News you may have missed #549

Lo Hsien-che

Lo Hsien-che

►►Taiwan general who spied for China gets life. A court in Taiwan has sentenced Lo Hsien-che to life imprisonment, for spying for the People’s Republic of China. As intelNews reported before, Major General Lo gave national secrets to his mistress, a “tall, beautiful and chic” Chinese female operative, who held an Australian passport. Taiwanese counterintelligence investigators said this was Taiwan’s most serious espionage scandal in almost fifty years.
►►Did German intelligence protect world’s most wanted Nazi criminal?

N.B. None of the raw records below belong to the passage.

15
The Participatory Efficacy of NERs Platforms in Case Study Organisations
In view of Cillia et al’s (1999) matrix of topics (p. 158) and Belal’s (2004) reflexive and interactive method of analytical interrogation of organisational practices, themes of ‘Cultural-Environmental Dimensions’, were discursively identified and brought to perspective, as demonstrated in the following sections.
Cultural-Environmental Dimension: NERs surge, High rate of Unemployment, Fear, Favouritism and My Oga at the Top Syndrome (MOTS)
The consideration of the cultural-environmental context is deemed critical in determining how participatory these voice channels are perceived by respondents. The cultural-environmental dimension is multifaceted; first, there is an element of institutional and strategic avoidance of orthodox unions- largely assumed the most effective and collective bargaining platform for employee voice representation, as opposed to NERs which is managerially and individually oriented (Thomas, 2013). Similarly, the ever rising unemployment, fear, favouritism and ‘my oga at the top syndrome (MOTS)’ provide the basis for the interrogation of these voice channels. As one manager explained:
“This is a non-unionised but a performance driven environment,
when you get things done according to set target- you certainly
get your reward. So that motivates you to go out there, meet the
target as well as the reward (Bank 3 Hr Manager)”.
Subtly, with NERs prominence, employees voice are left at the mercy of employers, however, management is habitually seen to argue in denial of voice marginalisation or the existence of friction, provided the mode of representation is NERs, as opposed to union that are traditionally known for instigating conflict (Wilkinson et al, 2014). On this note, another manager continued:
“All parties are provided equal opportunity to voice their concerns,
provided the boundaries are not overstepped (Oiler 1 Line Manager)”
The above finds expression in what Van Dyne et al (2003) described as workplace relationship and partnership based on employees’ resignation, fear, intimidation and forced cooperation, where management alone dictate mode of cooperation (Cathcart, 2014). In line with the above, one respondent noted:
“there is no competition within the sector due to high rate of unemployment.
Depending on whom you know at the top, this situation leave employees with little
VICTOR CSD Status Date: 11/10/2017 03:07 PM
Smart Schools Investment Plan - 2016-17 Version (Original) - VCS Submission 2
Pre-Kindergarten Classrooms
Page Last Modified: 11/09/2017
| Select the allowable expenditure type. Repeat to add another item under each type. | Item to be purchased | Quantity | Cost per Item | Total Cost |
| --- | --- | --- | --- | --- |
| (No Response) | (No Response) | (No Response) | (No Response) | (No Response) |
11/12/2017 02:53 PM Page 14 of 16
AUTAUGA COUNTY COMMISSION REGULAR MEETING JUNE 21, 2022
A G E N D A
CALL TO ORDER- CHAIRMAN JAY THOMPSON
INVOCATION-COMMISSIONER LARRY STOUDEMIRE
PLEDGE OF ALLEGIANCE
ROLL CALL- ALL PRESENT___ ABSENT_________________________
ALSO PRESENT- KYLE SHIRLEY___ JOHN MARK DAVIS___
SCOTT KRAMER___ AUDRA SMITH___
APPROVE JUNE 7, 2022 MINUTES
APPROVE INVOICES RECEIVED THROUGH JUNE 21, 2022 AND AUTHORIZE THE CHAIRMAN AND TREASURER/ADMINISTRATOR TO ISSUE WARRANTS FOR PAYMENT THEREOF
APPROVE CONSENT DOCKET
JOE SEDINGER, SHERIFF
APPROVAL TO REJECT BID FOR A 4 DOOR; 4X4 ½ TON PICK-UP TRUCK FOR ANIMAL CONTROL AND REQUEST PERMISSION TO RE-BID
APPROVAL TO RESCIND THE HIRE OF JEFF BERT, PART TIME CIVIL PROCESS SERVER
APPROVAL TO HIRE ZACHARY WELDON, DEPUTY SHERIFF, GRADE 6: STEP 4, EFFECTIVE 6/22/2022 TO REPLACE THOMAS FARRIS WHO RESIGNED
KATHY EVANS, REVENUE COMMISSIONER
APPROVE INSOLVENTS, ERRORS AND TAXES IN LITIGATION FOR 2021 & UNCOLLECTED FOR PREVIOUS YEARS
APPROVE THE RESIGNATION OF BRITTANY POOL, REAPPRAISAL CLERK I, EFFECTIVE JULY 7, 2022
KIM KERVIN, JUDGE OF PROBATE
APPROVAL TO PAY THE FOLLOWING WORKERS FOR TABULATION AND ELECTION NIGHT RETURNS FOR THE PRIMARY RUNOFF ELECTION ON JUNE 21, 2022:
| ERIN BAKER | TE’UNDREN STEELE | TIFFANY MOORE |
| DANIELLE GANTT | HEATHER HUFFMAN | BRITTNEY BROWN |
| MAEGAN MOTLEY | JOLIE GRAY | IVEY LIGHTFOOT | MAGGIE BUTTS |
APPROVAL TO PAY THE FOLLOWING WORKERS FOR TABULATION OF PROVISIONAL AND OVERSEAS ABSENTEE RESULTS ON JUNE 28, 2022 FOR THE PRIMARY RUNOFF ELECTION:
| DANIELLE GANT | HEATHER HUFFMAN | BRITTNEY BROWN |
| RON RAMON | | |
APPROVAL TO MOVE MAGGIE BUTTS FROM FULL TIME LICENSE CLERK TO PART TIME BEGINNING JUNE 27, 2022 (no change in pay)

The German intelligence service, the BND, destroyed the file of the world’s most-wanted Nazi criminal, Alois Brunner, and may have tried to recruit him into its ranks, German newsmagazine Der Spiegel reported over the weekend. The order to destroy Brunner’s file came “at some point between 1994 and 1997”, according to the magazine. Few of those knowledgeable of BND’s history will be surprised. Incidentally, intelligence observers may remember that, in 1961 and 1980, Brunner, who lived in Syria, was injured by postal bombs sent by Mossad agents.
►►Analysis: New Czech spy law will not curtail abuse. Authorities in the Czech Republic have drafted a new law aimed, partly, at limiting the mandates of the country’s domestic Security and Information Service (BIS) and the Office of Foreign Relations and Information (ÚZSI) –the Czech foreign espionage agency. But a well-informed editorial in Ceská Verze argues that the legal draft contains serious omissions, which mean “the new law will do little to raise the standard and efficiency of the intelligence chiefs’ work, nor limit the potential for them becoming involved in corrupt practices”.